Test accuracy 86.89%


In [0]:
# Predicting the Test set results
y_pred = classifier.predict(X_test)

In [0]:
# Making the Confusion Matrix
from sklearn.metrics import confusion_matrix
cm = confusion_matrix(y_test, y_pred)
print(cm)

[[21  6]
 [ 2 32]]


In [0]:
print("Accuracy:",str(round((21+32)/(21+6+32+2)*100,2)), "%")

Accuracy: 86.89 %


Great, looks like RBF fits better. Cool, let's move ahead and try Naive Bayes Classification.

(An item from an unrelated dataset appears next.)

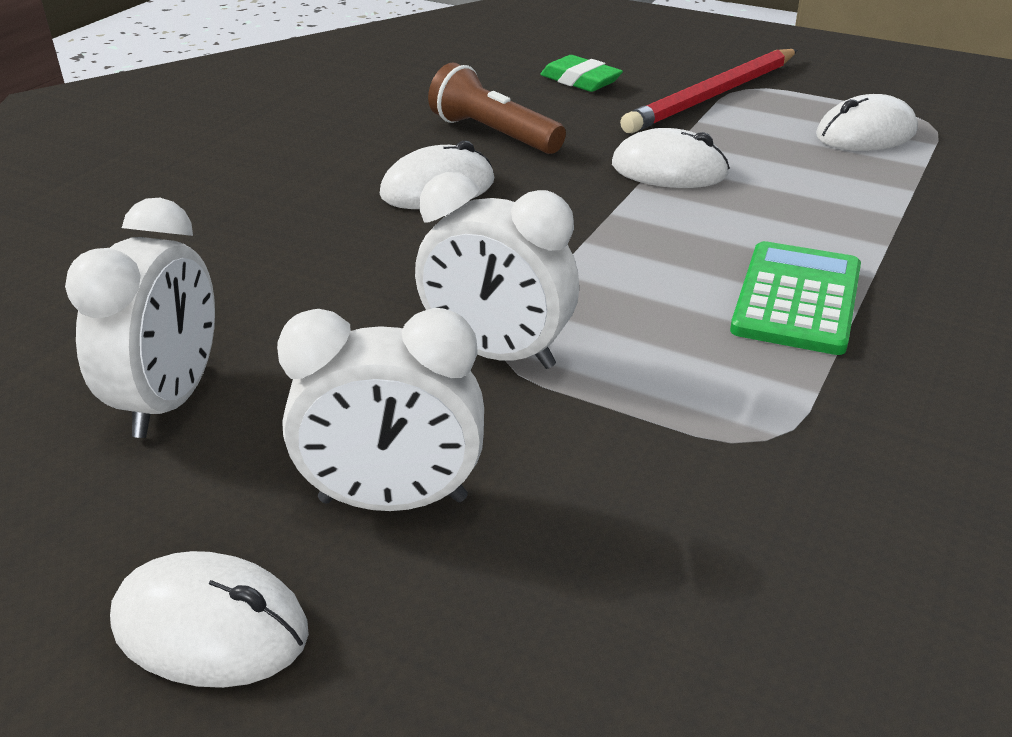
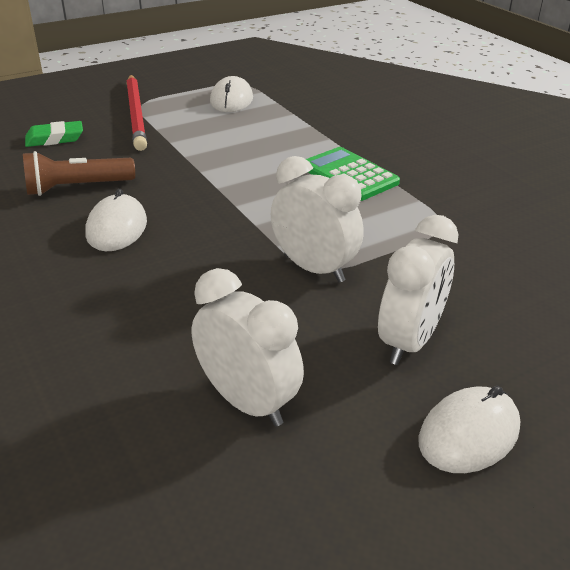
camera: 60 degrees left, 0 degrees up
(497, 354) = (314, 268): white clock -> white clock turned 105 degrees counterclockwise
(669, 170) = (196, 156): white mouse -> none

# Analyzing using Naive Bayes 

Documentation: 

A Naive Bayes classifier is a probabilistic machine learning model that’s used for classification task. The crux of the classifier is based on the Bayes theorem. 

In [0]:
# Fitting classifier to the Training set
from sklearn.naive_bayes import GaussianNB
classifier = GaussianNB()
classifier.fit(X_train,y_train)

GaussianNB(priors=None, var_smoothing=1e-09)

In [0]:
print('Test accuracy {:.2f}%'.format(classifier.score(X_test,y_test)*100))

Test accuracy 85.25%


In [0]:
# Predicting the Test set results
y_pred = classifier.predict(X_test)

In [0]:
# Making the Confusion Matrix
from sklearn.metrics import confusion_matrix
cm = confusion_matrix(y_test, y_pred)
print(cm)

[[21  6]
 [ 3 31]]


In [0]:
print("Accuracy:",str(round((21+31)/(21+6+31+3)*100,2)), "%")

Accuracy: 85.25 %


Well, Naive Bayes performs almost equilvalent to Kernel SVM. We have a 1.64% difference because of 1 test example. Having more data might have trained the machine better (unless it's high bias).